Ok Bacchus will be exactly four months tomorrow. He was housebroken at around 10.5 weeks, training is going really well (graduated puppy class) and will be starting obedience training come next week. Teeth are coming in nicely and has several more poopping in, and Ears were up. Although teepee ears, nonetheless, they were both up.

March 13:


















*TODAY:*



















My handsome boy has turned into an awkard, querky, teenager perhaps? I have heard teething does this, is this true? Should I help him out now or just let it be since they were standing up. This started yesterday, overnight!!


----------



## allieg (Nov 4, 2008)

As long as your seeing some standing he's fine.No worries till all the teething is done.Give him lots to chew and calcium rich things.


----------



## darga19 (Mar 4, 2009)

Completely normal.

They'll probably be up and down until around 6 months. Once they stand on their own though, they'll be back up again for good as long as they don't get damaged or anything like that.

Don't worry!


----------



## yvonneglen (Sep 20, 2008)

> Originally Posted By: AllieGGive him lots to chew and calcium rich things.
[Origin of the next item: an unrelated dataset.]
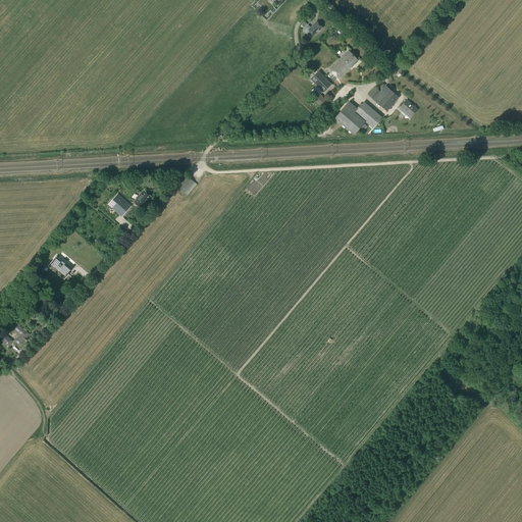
[(314,37),(322,28),(317,22),(311,29),(308,25),(303,31),(307,35),(309,32),(314,37)]
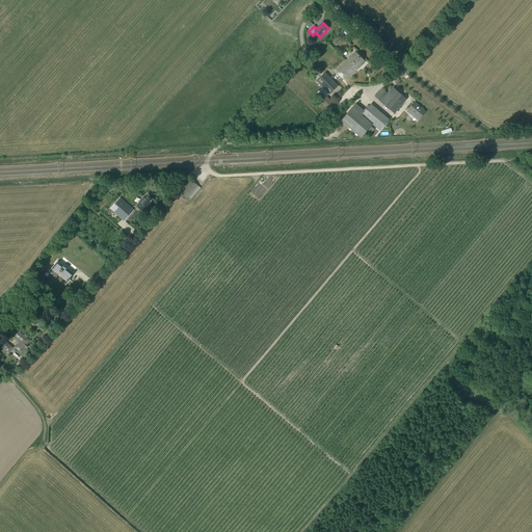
[(336,71),(345,81),(365,62),(355,52),(336,71)]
I have lots of ham bones that he chews on constantly on. As for the calcium rich things, I thought too much calcium was not good for their growth??? Makes them grow too fast, too soon and down the road causes problems, e.g. hips problems.

Any in particular that you would suggest?

Many thanks.


----------



## baxterbrown11 (Mar 23, 2009)

So adorable, love those ears
He is perfectly normal.
With teething they go up and down.
He is handsome lil guy!


----------



## littledmc17 (Apr 9, 2008)

so cute
love the teepee ears they are the best stage


----------



## allieg (Nov 4, 2008)

The bones are good enough.


----------



## yvonneglen (Sep 20, 2008)

Great, thank you everyone. So funny the other shepherds I raised while living at home with my parents I did not give it a second thought. BUt then again I was not a "real mom" back then as I am now. Guess it's just the mom coming out in me making sure her "offspring" are progressing well and hitting all their milestone (even though you know they are).

Hope everyone has a fantastic weekend.


----------